▶ _What you need to do_:
a) According to the Intelsat 8 text, which rocket launched the satellite?
b) Continue the Intelsat 8 satellite article from its last sentence.

▶ _Text block_:
★ ★ ★
Intelsat 8
- Names: IS-8 PAS-8
- Mission type: Communications
- Operator: PanAmSat / Intelsat
- COSPAR ID: 1998-065A
- SATCAT no.: 25522
- Website: http://www.intelsat.com
- Mission duration: 15 years (planned) 18 years (achieved)

Spacecraft properties
- Spacecraft: PAS-8
- Spacecraft type: SSL 1300
- Bus: LS-1300
- Manufacturer: Space Systems/Loral
- Launch mass: 3,592 kg (7,919 lb)
- Dry mass: 2,100 kg (4,600 lb)

Start of mission
- Launch date: 4 November 1998, 05:12:00 UTC
- Rocket: Proton-K / DM-03
- Launch site: Baikonur, Site 200/39
- Contractor: Khrunichev State Research and Production Space Center
- Entered service: January 1999

End of mission
- Disposal: Graveyard orbit
- Deactivated: 26 December 2016

Orbital parameters
- Reference system: Geocentric orbit
- Regime: Geostationary orbit
- Longitude: 166° East (1998–2012) 169° East (2012–2016)

Transponders
- Band: 48 transponders: 24 C band at 50 watts 24 K_{u} band at 100 watts
- Coverage area: Asia-Pacific, Australia, Hawaii

= Intelsat 8 =

Communications satellite owned by Intelsat

Intelsat 8 (formerly PAS-8) is a communications satellite owned by Intelsat located at 166° East of longitude, serving the Pacific Ocean market.
★ ★ ★
▶ _Extracted material_:

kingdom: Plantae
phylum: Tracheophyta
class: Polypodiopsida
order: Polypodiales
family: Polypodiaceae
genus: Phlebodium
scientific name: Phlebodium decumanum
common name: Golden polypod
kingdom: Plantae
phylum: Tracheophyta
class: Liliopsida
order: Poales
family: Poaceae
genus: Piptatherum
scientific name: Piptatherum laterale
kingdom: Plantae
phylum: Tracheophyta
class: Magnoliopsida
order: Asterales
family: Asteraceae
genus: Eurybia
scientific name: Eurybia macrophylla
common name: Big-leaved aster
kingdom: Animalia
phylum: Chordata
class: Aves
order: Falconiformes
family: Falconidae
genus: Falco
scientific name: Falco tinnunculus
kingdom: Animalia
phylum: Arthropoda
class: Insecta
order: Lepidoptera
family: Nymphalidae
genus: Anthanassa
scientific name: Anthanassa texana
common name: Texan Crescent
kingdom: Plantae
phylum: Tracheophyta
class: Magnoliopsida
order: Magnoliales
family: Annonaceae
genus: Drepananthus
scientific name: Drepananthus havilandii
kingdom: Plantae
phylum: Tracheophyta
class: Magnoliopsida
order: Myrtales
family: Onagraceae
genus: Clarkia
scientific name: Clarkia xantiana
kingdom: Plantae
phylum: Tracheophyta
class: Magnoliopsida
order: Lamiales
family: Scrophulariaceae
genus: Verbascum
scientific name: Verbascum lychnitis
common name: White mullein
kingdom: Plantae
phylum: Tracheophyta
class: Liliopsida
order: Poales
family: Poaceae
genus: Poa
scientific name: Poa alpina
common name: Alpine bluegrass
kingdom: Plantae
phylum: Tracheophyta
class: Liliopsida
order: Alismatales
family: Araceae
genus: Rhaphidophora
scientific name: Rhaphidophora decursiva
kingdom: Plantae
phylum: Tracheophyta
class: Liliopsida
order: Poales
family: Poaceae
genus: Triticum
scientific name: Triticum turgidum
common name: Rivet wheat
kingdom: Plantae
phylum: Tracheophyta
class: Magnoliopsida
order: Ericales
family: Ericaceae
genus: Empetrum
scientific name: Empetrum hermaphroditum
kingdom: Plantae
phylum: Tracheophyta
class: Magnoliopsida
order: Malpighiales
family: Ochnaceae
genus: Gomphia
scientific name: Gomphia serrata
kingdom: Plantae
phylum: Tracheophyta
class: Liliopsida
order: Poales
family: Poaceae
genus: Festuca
★ ★ ★
▶ _Exercise answers_:
a) A Proton-K / DM-03.

b)
== Mission ==

INTELSAT 8 (PAS-8) was launched on 4 November 1998 by a Proton Block DM vehicle from Baikonur Cosmodrome. The satellite was designed with 24 Ku-band channels at 100 Watts and 24 C-band channels at 50 Watts. The spacecraft is based on the Space Systems Loral SSL=1300 bus and was part of a series of three satellites ordered from Loral. The satellite was designed for the Pacific market serving Australia, Hawaii, the northwest coast of the U.S., and portions of the Far East.

On 13 August 2012, it was replaced with Intelsat 19. During September 2012, it was co-located to the same position as Intelsat 5 at 169° East from 166° East to continue its service life as Intelsat 5's replacement later in the year.

On 19 October 2012 at around 23:00 UTC, Intelsat 8 took over broadcasting Intelsat 5's television channels which include Australia Network and regular feeds of Entertainment Tonight and The Wall Street Journal Report available via a two-meter dish at 4.1 GHz horizontal.

== Decommissioning ==
The satellite was moved to a graveyard orbit by 26 December 2016.